The current outlook of cannabis legislation in Spain is all over the place. The only thing the country can boast about is a bill that partially decriminalized cannabis use some years ago. There are no medical cannabis regulations whatsoever, nor is there a solid framework to encourage the self-cultivation and consumption of medical cannabis.
The reality of Cannabis Legislation In Spain
During one of the ICBC panels, the members criticized the lack of cannabis laws in the country. They compared the existing situation to the faster adoption of cannabis reforms in North America and European countries like Germany and Switzerland. The panelists pointed out that the internal regulation bill that was recently introduced could be the solution to Spain’s cannabis regulation challenges. The bill would provide the much-needed legal framework for medical cannabis or an adult-use sector.
The ICBC event also acknowledged the low probability of the proposed bill’s being adopted. They pegged the likelihood of this happening at 1%. It’s still too soon to conclude on this. However, the proposed bill will undoubtedly reignite the debate over cannabis reforms. Even if it fails to scale through, it will accomplish an important goal of taking the country further along the road to cannabis legalization.
Some of the rules regulating cannabis use in Spain include using it in private spaces (homes or cannabis lounges), age over 21, and if you’re caught violating the rules, you’ll be sent off to jail or fined.
What’s in it for Spain?
The ICBC panels provided insight on how Spain could benefit from legalizing medical cannabis. Numerous business opportunities will come to light once medicammabis is legalized and marketed by the pharmaceutical industry. The panel said that cannabis could be heavily regulated and taxed to generate massive revenues for the country. They explained that cannabis does not necessarily have to be legalized for it to work.
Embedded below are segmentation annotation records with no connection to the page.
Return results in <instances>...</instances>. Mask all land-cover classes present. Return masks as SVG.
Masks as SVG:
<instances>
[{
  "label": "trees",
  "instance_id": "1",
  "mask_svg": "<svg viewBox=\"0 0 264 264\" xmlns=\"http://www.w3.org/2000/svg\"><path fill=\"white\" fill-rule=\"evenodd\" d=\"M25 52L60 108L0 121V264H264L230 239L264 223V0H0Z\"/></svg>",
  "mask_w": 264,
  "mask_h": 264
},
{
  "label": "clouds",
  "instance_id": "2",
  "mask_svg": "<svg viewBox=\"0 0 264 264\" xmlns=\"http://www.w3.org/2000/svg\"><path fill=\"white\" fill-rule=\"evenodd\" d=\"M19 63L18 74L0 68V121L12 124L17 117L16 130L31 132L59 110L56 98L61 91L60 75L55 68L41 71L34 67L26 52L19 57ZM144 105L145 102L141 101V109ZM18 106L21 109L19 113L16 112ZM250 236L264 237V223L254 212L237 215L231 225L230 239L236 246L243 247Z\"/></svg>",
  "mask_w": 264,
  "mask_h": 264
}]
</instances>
Regarding the cannabis clubs, many activists and owners have expressed their dissatisfaction about the proposed closure of these lounge spaces. The owners pointed out that business opportunities could be discovered within the sector if better reforms are adopted.
The Supreme Court’s directive to lock up cannabis clubs would result in a massive loss of jobs. Hopefully, the ruling will be appealed and overturned in the coming months.
Cannabis Markets in the Neighborhood
Spain is surrounded by a few European countries with legal cannabis markets. During the conference, the panelists referenced the cannabis markets in the United States, Switzerland, and Germany. They discussed some of the business opportunities in these different cannabis markets and proposed ways of adopting some of the reforms in these countries.
The panelists considered the probability of the European cannabis market slowing down in the next few months due to the ongoing crisis in Ukraine. Before the war, the European cannabis industry was getting ready for an exciting movement to rally support for recreational cannabis. However, for now, all legal development will be paused until Ukraine is settled.
The ICBC panelists commended the government for doing everything to make the event a success. Should the government maintain the status quo, which is deciding not to approve any cannabis reform bill, the pharmaceutical industry would take over. These companies choose where to export cannabis to.
Spain could have one of the most prominent CBD markets if the government approves an initiative to legalize cannabis. Even without licensed production facilities, Spain currently has a large CBD market. Currently, no one knows what the future of cannabis in Spain will be like, but everyone is crossing their fingers and hoping for the best.